Row‑dimension (feature‑space) reduction

Column‑dimension (embedding‑vector) reduction

Value‑precision quantization (e.g., FP16/Int8)

The article concentrates on row‑dimension compression, which can be performed online during training and yields orders‑of‑magnitude reduction without loss of accuracy.

Key practical techniques applied in the production environment include:

Relationship Network : Replaces implicit ID‑type cross features with a graph‑based network that models feature interactions using a self‑attention‑like mechanism.

Graph‑based Pre‑training (PCF‑GNN) : Represents features as nodes and interaction statistics as edges, learning explicit cross‑semantic embeddings via edge‑weight prediction.

Multi‑Hash Embedding : Uses multiple hash functions to compress core ID features, achieving near‑collision‑free embeddings while keeping model size in the tens of gigabytes.

Droprank Feature Selection : Integrates dropout‑based feature ranking into model training, enabling simultaneous optimization of feature selection and model performance. An enhanced version (FSCD) incorporates system‑resource priors for balanced efficiency and effectiveness.
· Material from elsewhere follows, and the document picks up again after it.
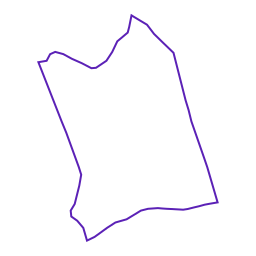 Santa Maria do Cambucá, Pernambuco, Brazil
{"feature_id": "56859067B44765551907851", "entity_name": "Santa Maria do Cambucá", "entity_type": "district", "adm_level": 2, "iso_a3": "BRA", "parent_name": "Brazil", "parent_adm1": "Pernambuco", "projection": "equal_earth", "projection_center": [-35.886, -7.823], "detail": "fine", "context": "isolated", "style": "outline", "palette": "violet", "viewbox_px": 256, "rotation_deg": 0, "n_neighbors": 0, "source": "geoboundaries", "source_scale": "gbopen_adm2", "svg_char_len": 732}
<svg xmlns="http://www.w3.org/2000/svg" viewBox="0 0 256 256"><path d="M38.4,62.2L61.7,121.6L66.3,132.8L78.8,167.1L81.2,174.7L79.3,185.6L74.7,204.0L70.7,210.6L71.3,216.5L77.2,220.7L83.3,227.9L87.0,240.6L94.6,236.9L107.3,227.7L115.4,222.5L126.6,219.3L140.9,210.6L148.0,208.8L157.9,208.1L162.3,208.5L166.7,208.8L173.0,209.1L183.2,209.7L187.7,209.0L194.1,207.4L199.2,206.2L204.6,204.7L209.4,203.8L217.6,202.4L207.3,167.3L204.3,158.5L191.4,121.4L188.6,110.1L185.6,100.3L173.5,52.8L162.8,42.5L154.0,33.9L147.0,24.7L139.8,20.4L131.5,15.4L129.2,26.9L127.7,32.6L117.3,41.3L112.2,52.0L106.4,60.8L96.0,67.8L91.4,68.2L81.8,63.2L71.9,58.8L63.3,54.1L55.2,51.9L50.1,54.2L46.6,60.8L38.4,62.2Z" fill="none" stroke="#5b21b6" stroke-width="2"/></svg>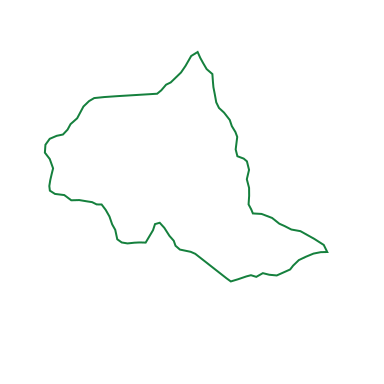 the district of Cordeirópolis, São Paulo, Brazil, rotated 46°
{"feature_id": "56859067B87866639520897", "entity_name": "Cordeirópolis", "entity_type": "district", "adm_level": 2, "iso_a3": "BRA", "parent_name": "Brazil", "parent_adm1": "São Paulo", "projection": "natural_earth1", "projection_center": [-47.407, -22.478], "detail": "fine", "context": "isolated", "style": "outline", "palette": "green", "viewbox_px": 384, "rotation_deg": 46, "n_neighbors": 0, "source": "geoboundaries", "source_scale": "gbopen_adm2", "svg_char_len": 1413}
<svg xmlns="http://www.w3.org/2000/svg" viewBox="0 0 384 384"><g transform="rotate(46 192 192)"><path d="M95.2,90.7L93.6,98.1L96.8,109.1L98.4,116.9L98.4,131.2L96.8,136.1L97.5,143.4L97.1,148.8L71.2,179.1L62.8,189.1L56.5,197.1L55.1,202.9L55.1,210.7L59.2,223.4L58.8,232.2L60.7,238.2L61.0,244.9L57.6,250.3L54.9,257.4L56.2,264.6L61.5,270.5L69.4,271.4L78.5,275.5L81.7,280.6L85.0,285.7L88.6,290.5L92.3,293.3L98.2,291.9L105.5,286.0L114.1,284.6L119.5,278.7L126.1,273.8L129.9,270.9L134.7,269.2L138.2,265.7L144.9,266.5L152.3,268.4L159.8,271.9L165.9,273.5L174.1,278.6L179.5,277.6L184.2,274.1L188.5,268.6L192.0,264.6L196.2,260.5L192.4,246.6L189.4,240.9L191.7,236.6L198.5,236.8L207.9,238.7L214.4,239.0L219.2,241.2L225.0,240.7L234.1,234.5L238.7,232.6L278.2,227.1L283.3,226.2L286.7,219.6L290.5,211.5L292.8,207.4L297.7,204.7L299.6,197.4L305.2,193.9L310.9,189.0L314.1,180.2L315.9,175.2L315.2,170.4L315.2,162.4L317.7,155.0L320.7,147.4L324.7,141.2L329.1,136.4L321.6,134.0L310.7,136.6L304.4,138.5L295.5,141.2L288.0,146.6L280.7,149.1L275.5,151.2L266.3,152.4L256.1,157.2L249.7,163.1L245.7,161.5L240.2,159.9L234.5,153.6L228.7,148.1L220.9,143.7L215.7,135.6L208.1,131.2L203.9,131.6L197.8,134.5L191.7,131.0L183.8,121.2L179.0,119.1L172.3,117.6L166.4,114.8L157.1,113.8L150.3,114.2L144.4,112.3L137.2,107.5L131.5,103.8L127.4,100.5L121.3,95.4L113.8,96.1L107.2,94.5L101.3,92.9L95.2,90.7Z" fill="none" stroke="#15803d" stroke-width="2"/></g></svg>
Combined with column‑dimension upgrades, heterogeneous‑compute optimizations, and incremental feature pipelines, the CTR model size was reduced from terabyte‑level to dozens of gigabytes. This resulted in a 50% reduction in training time, a 100% increase in online QPS, and the decommissioning of hundreds of machines.

In summary, the systematic engineering practice demonstrates that “small‑and‑beautiful” models are feasible for large‑scale advertising CTR prediction, provided that resource‑aware feature and model compression strategies are employed.